Le district de Sonneberg, dans le Land de Thuringe, aux confins de la Bavière, était inconnu de la quasi-totalité des Allemands. Ce n’est plus le cas depuis l’élection, dimanche, devant le parti chrétien-démocrate CDU, d’une majorité AfD. L’AfD est ce parti d’extrême-droite ou, si l’on préfère, populiste, dont l’acronyme en français veut dire Alternative pour l’Allemagne. Créé en 2013, il s’adjuge donc, pour ses dix ans d’existence, un petit bout de Germanie (un terme auquel il ne doit pas être insensible).
Cette arrivée au pouvoir de l’AfD, fût-ce dans une modeste collectivité locale, à mi-chemin de la commune et du Land, est une première en Allemagne, si l’on excepte l’élection d’un maire AfD en janvier dernier, à Moxa, un village de 78 habitants, en Thuringe déjà. La Thuringe, Land verdoyant, une sorte de Jura barrant telle une moustache la carte de l’Allemagne, s’affirme comme le principal laboratoire de l’extrême droite dans le pays. Là où elle est aussi réputée la plus dure, la moins policée. Là où le «barrage républicain» qui lui était opposé n'aura, cette fois-ci, pas tenu.

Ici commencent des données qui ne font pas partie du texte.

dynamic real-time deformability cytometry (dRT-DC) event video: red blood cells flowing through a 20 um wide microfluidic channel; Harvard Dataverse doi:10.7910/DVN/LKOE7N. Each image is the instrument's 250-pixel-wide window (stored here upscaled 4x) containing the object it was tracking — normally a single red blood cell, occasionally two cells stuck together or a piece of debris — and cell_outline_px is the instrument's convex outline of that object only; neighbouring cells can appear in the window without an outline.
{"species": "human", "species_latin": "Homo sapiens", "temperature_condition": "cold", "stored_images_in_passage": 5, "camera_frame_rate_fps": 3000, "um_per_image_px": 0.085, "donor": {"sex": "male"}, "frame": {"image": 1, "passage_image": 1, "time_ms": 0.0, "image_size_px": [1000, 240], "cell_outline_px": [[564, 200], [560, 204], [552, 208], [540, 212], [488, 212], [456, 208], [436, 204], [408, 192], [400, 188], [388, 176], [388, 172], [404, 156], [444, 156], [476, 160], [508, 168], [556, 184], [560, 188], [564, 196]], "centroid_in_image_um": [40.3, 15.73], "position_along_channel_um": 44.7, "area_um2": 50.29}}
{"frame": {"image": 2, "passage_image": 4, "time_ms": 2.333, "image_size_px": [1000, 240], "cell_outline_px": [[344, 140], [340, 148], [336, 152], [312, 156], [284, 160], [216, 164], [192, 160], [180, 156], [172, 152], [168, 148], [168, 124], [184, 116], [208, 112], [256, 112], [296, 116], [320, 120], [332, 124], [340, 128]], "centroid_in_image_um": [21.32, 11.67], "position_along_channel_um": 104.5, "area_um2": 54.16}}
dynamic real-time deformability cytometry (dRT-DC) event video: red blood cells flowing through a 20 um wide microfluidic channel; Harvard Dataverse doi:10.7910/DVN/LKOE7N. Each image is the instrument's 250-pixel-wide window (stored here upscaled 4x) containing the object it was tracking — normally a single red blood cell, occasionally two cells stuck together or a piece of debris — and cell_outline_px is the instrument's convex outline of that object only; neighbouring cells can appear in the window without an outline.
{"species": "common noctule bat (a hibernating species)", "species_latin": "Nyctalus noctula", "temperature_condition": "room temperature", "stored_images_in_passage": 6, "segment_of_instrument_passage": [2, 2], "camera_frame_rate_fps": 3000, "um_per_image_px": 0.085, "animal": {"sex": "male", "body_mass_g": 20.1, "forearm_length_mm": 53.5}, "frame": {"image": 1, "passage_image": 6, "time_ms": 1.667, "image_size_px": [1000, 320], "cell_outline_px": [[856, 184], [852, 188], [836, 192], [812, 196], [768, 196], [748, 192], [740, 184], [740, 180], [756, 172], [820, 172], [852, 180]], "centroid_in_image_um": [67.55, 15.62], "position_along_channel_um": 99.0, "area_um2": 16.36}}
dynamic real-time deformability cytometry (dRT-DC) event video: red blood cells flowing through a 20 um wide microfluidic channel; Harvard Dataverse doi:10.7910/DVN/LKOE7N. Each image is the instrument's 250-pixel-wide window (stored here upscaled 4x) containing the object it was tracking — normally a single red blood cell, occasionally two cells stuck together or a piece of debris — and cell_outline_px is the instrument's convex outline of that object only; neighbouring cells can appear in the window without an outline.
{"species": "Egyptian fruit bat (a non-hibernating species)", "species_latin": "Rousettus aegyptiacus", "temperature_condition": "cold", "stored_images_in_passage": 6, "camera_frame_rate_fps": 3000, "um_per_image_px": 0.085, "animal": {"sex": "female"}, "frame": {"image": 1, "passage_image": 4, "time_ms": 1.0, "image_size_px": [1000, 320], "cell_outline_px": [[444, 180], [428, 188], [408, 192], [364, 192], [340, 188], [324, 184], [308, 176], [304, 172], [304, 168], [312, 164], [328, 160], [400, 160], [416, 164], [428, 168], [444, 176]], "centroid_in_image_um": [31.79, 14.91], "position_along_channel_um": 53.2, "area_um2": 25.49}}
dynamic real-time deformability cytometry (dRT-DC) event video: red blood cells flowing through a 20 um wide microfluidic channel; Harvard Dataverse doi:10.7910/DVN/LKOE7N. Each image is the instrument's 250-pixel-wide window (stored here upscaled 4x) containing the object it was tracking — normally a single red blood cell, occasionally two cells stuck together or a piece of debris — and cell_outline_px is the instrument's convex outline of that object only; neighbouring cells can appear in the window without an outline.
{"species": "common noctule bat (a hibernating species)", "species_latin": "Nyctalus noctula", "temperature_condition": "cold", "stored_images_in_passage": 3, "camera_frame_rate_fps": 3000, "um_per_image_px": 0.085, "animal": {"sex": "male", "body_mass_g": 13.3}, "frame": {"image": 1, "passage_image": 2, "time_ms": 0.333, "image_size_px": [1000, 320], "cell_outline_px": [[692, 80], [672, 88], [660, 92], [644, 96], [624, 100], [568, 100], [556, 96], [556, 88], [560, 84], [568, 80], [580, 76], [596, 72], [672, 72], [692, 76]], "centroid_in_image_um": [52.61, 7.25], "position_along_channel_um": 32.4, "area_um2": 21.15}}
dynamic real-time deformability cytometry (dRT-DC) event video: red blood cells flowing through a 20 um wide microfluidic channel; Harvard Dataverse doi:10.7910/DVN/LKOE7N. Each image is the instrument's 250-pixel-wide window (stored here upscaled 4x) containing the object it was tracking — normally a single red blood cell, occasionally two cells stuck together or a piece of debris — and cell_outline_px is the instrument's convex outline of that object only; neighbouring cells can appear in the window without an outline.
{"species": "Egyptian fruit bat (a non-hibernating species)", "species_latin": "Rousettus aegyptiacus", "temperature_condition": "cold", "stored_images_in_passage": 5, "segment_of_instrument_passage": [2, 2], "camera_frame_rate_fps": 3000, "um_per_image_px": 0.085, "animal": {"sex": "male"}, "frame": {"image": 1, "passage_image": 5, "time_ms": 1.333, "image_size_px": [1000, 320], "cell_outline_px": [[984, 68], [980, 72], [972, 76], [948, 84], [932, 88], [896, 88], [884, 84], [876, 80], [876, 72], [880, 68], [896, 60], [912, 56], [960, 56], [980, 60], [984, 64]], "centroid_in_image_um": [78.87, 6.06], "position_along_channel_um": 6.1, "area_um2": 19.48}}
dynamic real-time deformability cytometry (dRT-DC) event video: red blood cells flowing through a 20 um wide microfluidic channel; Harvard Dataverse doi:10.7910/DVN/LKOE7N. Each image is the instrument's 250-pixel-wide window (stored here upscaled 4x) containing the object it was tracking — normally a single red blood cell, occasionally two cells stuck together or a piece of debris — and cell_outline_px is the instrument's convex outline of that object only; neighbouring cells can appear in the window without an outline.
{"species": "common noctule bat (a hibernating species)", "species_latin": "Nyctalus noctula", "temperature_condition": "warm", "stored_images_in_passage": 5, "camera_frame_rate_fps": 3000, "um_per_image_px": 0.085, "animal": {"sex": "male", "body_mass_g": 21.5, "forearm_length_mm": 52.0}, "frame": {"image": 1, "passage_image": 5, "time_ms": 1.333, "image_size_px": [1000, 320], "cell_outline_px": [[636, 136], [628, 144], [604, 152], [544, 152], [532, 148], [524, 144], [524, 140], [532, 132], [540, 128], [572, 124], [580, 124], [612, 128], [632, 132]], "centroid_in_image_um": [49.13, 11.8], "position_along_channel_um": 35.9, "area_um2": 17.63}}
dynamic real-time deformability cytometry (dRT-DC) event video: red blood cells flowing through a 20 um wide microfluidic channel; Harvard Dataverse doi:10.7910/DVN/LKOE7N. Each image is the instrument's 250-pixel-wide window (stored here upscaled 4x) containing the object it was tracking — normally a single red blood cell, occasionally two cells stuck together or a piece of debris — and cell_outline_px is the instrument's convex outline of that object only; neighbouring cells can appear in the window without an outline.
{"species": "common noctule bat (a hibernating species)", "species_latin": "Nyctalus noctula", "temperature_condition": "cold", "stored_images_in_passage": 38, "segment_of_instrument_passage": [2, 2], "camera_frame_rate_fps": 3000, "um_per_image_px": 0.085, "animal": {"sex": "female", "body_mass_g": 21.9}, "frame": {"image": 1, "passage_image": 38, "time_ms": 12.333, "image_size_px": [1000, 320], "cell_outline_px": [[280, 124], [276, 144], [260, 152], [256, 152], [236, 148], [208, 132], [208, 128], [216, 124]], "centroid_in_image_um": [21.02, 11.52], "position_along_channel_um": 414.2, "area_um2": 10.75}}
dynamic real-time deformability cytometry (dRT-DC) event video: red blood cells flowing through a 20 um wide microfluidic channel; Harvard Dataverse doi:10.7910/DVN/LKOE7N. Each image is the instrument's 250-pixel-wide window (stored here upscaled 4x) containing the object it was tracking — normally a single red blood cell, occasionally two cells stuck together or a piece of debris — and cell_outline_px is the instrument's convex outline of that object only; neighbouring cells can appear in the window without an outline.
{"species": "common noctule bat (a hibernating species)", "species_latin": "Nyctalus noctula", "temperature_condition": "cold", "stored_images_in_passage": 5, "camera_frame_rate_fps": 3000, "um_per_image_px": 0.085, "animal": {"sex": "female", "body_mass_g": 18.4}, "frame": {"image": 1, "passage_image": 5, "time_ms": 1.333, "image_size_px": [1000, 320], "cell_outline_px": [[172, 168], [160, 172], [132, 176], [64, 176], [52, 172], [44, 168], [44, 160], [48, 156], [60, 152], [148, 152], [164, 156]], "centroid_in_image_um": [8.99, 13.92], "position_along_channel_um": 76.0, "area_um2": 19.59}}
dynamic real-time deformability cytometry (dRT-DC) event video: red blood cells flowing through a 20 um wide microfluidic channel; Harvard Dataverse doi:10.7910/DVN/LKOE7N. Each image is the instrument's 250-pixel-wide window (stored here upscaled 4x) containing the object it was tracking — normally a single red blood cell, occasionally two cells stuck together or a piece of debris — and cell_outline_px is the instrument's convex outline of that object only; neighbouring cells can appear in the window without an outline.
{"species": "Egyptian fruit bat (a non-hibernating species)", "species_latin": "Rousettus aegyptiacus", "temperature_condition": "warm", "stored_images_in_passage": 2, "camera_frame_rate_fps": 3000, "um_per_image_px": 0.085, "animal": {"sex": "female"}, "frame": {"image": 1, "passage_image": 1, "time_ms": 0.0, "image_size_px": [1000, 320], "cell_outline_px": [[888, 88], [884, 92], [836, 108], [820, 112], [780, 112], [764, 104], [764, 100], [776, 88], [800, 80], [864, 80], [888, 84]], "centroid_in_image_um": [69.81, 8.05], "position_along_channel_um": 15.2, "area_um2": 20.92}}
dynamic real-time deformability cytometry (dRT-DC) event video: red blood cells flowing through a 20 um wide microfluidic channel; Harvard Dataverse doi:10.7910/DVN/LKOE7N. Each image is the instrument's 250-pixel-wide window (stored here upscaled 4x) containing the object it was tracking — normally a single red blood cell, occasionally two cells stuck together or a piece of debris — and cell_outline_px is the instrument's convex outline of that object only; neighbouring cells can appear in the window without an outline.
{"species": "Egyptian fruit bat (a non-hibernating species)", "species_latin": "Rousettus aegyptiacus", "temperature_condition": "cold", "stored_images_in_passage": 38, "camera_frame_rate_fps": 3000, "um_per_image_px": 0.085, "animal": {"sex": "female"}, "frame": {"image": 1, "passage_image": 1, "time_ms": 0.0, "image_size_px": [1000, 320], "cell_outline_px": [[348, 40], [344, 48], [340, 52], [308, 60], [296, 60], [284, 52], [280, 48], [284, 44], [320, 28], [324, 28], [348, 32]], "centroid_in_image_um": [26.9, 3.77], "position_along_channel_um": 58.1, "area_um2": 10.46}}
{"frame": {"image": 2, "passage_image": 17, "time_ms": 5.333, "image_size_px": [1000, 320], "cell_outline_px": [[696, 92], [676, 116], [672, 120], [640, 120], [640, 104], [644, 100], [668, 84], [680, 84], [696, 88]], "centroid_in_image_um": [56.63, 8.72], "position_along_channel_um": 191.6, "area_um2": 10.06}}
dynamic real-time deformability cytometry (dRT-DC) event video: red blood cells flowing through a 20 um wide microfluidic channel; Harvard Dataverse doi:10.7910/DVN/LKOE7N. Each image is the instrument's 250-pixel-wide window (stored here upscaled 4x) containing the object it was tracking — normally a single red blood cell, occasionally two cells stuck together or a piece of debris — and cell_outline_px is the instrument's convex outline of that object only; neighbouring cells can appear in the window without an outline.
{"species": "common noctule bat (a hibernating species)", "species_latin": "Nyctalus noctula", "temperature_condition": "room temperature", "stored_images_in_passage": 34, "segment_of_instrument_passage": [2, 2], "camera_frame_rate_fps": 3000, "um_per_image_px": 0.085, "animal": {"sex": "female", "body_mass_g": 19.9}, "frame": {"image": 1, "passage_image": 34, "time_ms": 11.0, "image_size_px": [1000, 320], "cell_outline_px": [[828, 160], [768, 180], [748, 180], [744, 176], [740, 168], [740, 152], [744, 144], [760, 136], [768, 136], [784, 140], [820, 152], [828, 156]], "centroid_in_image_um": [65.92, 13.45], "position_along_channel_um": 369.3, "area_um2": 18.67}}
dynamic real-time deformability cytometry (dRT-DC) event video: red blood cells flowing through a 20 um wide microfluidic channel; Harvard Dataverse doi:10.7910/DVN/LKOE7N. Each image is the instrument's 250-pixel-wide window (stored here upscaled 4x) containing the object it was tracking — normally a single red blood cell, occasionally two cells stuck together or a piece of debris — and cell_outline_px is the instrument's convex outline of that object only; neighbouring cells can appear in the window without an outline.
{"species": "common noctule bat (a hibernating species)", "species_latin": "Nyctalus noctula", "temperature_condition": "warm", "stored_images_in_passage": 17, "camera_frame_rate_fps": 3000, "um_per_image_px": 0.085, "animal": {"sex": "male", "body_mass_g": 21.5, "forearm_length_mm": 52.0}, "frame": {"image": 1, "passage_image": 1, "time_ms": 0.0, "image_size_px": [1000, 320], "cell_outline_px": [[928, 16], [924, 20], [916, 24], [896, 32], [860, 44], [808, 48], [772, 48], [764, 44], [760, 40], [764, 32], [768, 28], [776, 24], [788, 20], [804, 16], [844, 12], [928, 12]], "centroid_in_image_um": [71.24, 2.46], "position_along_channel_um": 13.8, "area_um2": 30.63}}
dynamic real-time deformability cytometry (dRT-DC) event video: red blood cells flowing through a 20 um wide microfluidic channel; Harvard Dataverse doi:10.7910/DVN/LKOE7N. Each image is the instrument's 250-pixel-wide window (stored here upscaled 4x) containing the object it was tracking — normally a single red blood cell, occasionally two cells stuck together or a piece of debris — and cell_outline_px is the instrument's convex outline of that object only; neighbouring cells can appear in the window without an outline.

Comme le dit ce journaliste du quotidien Freies Wort joint par watson officiant à Suhl, dans le sud thuringeois, «l’AfD n’est ici pas tabou». Elle l’est à peu près partout ailleurs en Allemagne dès lors qu’il s’agit de la porter au pouvoir. Fondée à Berlin, eurosceptique et nationaliste, devenu covido-sceptique, bref, antisystème, l'AfD est principalement ancrée dans les Länder de l’ex-République démocratique allemande.
La Thuringe est certes le Land où le salaire moyen est le plus bas d’Allemagne. Mais cette donnée matérielle est loin d’expliquer à elle seule le vote AfD. Les raisons sont avant tout subjectives. C’est comme si l’éveil au monde libre au sortir de la guerre froide, en 1989, en particulier en Thuringe, engoncée dans sa géographie toute en forêts, avait été trop brusque.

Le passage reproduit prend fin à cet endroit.